## Problem statement
Copy the records below verbatim, from the first line down to and including the line containing "family: Rallidae".

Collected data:
>>>>>

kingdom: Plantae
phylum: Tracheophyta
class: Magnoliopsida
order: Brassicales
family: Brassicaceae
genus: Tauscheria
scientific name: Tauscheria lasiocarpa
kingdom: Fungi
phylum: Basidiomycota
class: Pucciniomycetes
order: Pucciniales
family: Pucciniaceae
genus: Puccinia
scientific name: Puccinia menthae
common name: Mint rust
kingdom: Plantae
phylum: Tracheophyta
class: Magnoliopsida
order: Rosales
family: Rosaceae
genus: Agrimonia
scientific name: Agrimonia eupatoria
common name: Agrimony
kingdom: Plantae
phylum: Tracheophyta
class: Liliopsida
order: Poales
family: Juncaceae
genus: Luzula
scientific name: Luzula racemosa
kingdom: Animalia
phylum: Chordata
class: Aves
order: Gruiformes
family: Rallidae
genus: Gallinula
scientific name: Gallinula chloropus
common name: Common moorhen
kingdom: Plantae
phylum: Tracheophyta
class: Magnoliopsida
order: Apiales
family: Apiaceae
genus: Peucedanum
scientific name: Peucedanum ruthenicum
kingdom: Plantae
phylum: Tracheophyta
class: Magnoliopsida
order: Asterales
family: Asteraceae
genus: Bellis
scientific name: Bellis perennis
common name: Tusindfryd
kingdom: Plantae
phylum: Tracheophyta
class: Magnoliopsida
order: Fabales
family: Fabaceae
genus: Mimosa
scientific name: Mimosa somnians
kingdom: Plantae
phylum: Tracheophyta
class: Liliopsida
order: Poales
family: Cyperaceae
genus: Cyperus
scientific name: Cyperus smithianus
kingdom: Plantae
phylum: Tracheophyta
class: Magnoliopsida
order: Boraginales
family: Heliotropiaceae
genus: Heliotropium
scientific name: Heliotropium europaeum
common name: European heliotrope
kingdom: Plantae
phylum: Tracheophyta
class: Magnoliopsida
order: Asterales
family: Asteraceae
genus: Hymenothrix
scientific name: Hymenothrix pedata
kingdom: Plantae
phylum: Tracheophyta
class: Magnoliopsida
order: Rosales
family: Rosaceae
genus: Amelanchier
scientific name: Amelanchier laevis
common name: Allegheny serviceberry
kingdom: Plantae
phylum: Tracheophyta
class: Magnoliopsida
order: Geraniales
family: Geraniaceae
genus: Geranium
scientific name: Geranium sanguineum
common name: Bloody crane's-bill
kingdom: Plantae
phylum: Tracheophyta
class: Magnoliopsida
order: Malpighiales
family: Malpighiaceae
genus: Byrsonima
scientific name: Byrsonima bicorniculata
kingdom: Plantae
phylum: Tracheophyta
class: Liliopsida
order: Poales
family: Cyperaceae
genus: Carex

<<<<<

## Finished exercise
kingdom: Plantae
phylum: Tracheophyta
class: Magnoliopsida
order: Brassicales
family: Brassicaceae
genus: Tauscheria
scientific name: Tauscheria lasiocarpa
kingdom: Fungi
phylum: Basidiomycota
class: Pucciniomycetes
order: Pucciniales
family: Pucciniaceae
genus: Puccinia
scientific name: Puccinia menthae
common name: Mint rust
kingdom: Plantae
phylum: Tracheophyta
class: Magnoliopsida
order: Rosales
family: Rosaceae
genus: Agrimonia
scientific name: Agrimonia eupatoria
common name: Agrimony
kingdom: Plantae
phylum: Tracheophyta
class: Liliopsida
order: Poales
family: Juncaceae
genus: Luzula
scientific name: Luzula racemosa
kingdom: Animalia
phylum: Chordata
class: Aves
order: Gruiformes
family: Rallidae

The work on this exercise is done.